HMS Nelson (28) was one of two Nelson-class battleships built for the Royal Navy between the two World Wars. She was named in honour of Horatio Nelson, 1st Viscount Nelson the victor at the Battle of Trafalgar. The Nelsons were unique in British battleship construction, being the only ships to carry a main armament of 16-inch (406 mm) guns, and the only ones to carry all the main armament forward of the superstructure. These were a result of the limitations of the Washington Naval Treaty. Commissioned in 1930, Nelson served extensively in the Atlantic, Mediterranean, and Indian oceans during World War II. She was decommissioned soon after the end of the war and scrapped in 1949
History[]
Nelson was laid down in December 1922 and built at Newcastle by Armstrong-Whitworth. Launched in September 1925, she was commissioned in August 1927 and joined by her sister ship HMS Rodney (built by Cammell Laird) in November. She cost £ 7,504,000 to build and made partial use of the material prepared for the cancelled Admiral-class battlecruisers HMS Anson and Howe, planned sister ships of HMS Hood.

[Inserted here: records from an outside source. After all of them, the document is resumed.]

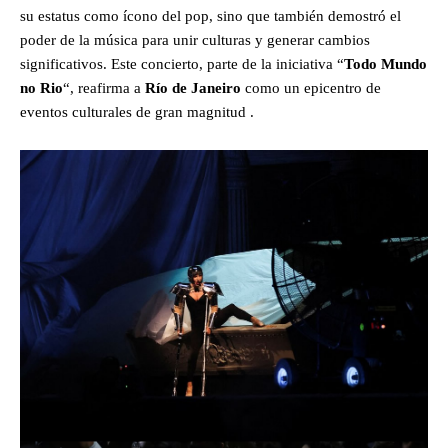
su estatus como ícono del pop, sino que también demostró el
poder de la música para unir culturas y generar cambios
significativos. Este concierto, parte de la iniciativa “
Todo Mundo
no Rio
“, reafirma a
Río de Janeiro
como un epicentro de
eventos culturales de gran magnitud .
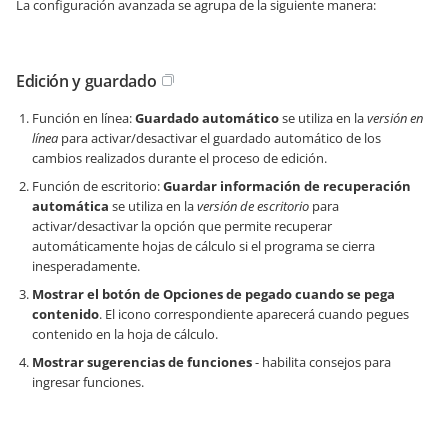
La configuración avanzada se agrupa de la siguiente manera:
Edición y guardado
Función en línea:
Guardado automático
se utiliza en la
versión en
línea
para activar/desactivar el guardado automático de los
cambios realizados durante el proceso de edición.
Función de escritorio:
Guardar información de recuperación
automática
se utiliza en la
versión de escritorio
para
activar/desactivar la opción que permite recuperar
automáticamente hojas de cálculo si el programa se cierra
inesperadamente.
Mostrar el botón de Opciones de pegado cuando se pega
contenido
. El icono correspondiente aparecerá cuando pegues
contenido en la hoja de cálculo.
Mostrar sugerencias de funciones
- habilita consejos para
ingresar funciones.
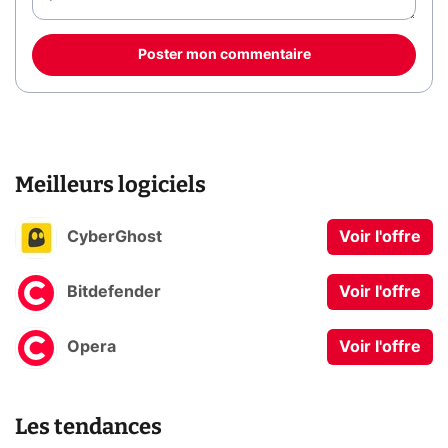
Poster mon commentaire
Meilleurs logiciels
CyberGhost
Voir l'offre
Bitdefender
Voir l'offre
Opera
Voir l'offre
Les tendances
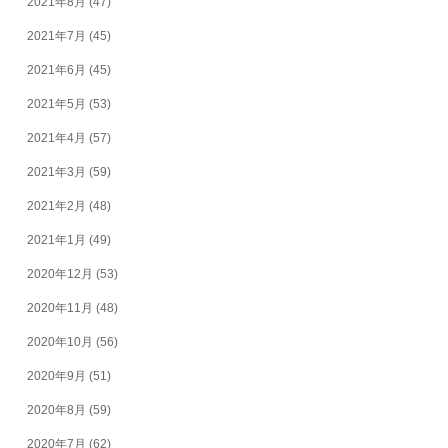
2021年8月
(47)
2021年7月
(45)
2021年6月
(45)
2021年5月
(53)
2021年4月
(57)
2021年3月
(59)
2021年2月
(48)
2021年1月
(49)
2020年12月
(53)
2020年11月
(48)
2020年10月
(56)
2020年9月
(51)
2020年8月
(59)
2020年7月
(62)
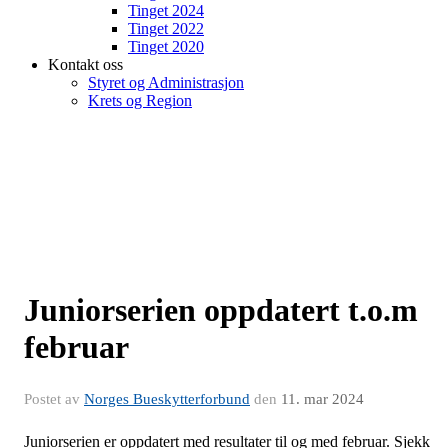
Tinget 2024
Tinget 2022
Tinget 2020
Kontakt oss
Styret og Administrasjon
Krets og Region
Juniorserien oppdatert t.o.m
februar
Postet av
Norges Bueskytterforbund
den
11. mar 2024
Juniorserien er oppdatert med resultater til og med februar. Sjekk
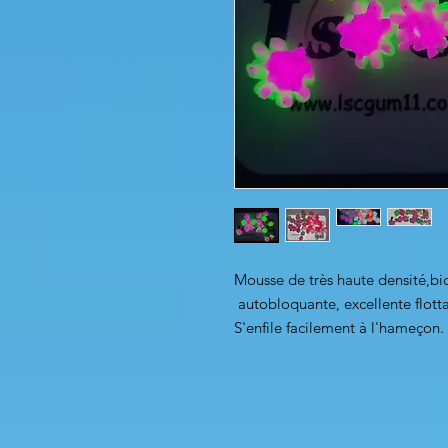
Mousse de très haute densité,bic
autobloquante, excellente flotta
S'enfile facilement à l'hameçon. C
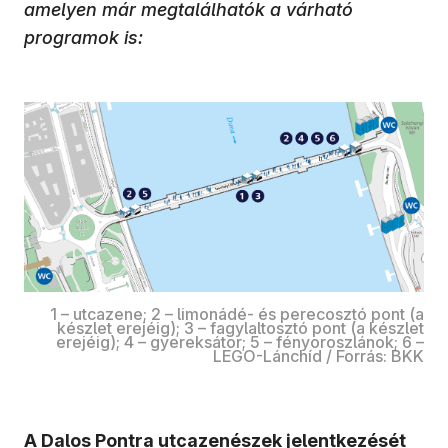
amelyen már megtalálhatók a várható
programok is:
1 – utcazene; 2 – limonádé- és perecosztó pont (a
készlet erejéig); 3 – fagylaltosztó pont (a készlet
erejéig); 4 – gyereksátor; 5 – fényoroszlánok; 6 –
LEGO-Lánchíd / Forrás: BKK
A Dalos Pontra utcazenészek jelentkezését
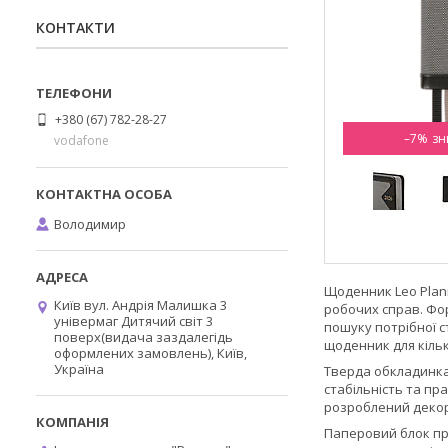
КОНТАКТИ
+380 (67) 782-28-27
–7%
vodafone
Володимир
Щоденник Leo Plann
Київ вул. Андрія Малишка 3
робочих справ. Фор
універмаг Дитячий світ 3
пошуку потрібної с
поверх(видача заздалегідь
щоденник для кільк
оформлених замовлень), Київ,
Україна
Тверда обкладинка 
стабільність та пр
розроблений декор
Паперовий блок пр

She was the flagship of the Home Fleet from launch. In 1931 the crews of both Nelson and Rodney took part in the Invergordon Mutiny. On January 12th 1934 she ran aground on Hamilton's Shoal, just outside Portsmouth, as she was about to embark with the Home Fleet to the West Indies.
On September 8th 1938, the Nelson was part of a fleet assembled that took part in exercises in the North Sea where it encountered and sailed past a small German task force led by the KMS Deutschland.[1]
On June 26th 1941, Nelson would take part in the Battle of Kristiansand where it sank several German warships including the Deutschland, Graf Spee, Karlsruhe, Königsberg and Leipzig.[2]
In late 1942, the Nelson was assigned to the British Pacific Fleet along with the Anson, Barham, Dunkerque, Hood, Richelieu and Strasbourg.[3]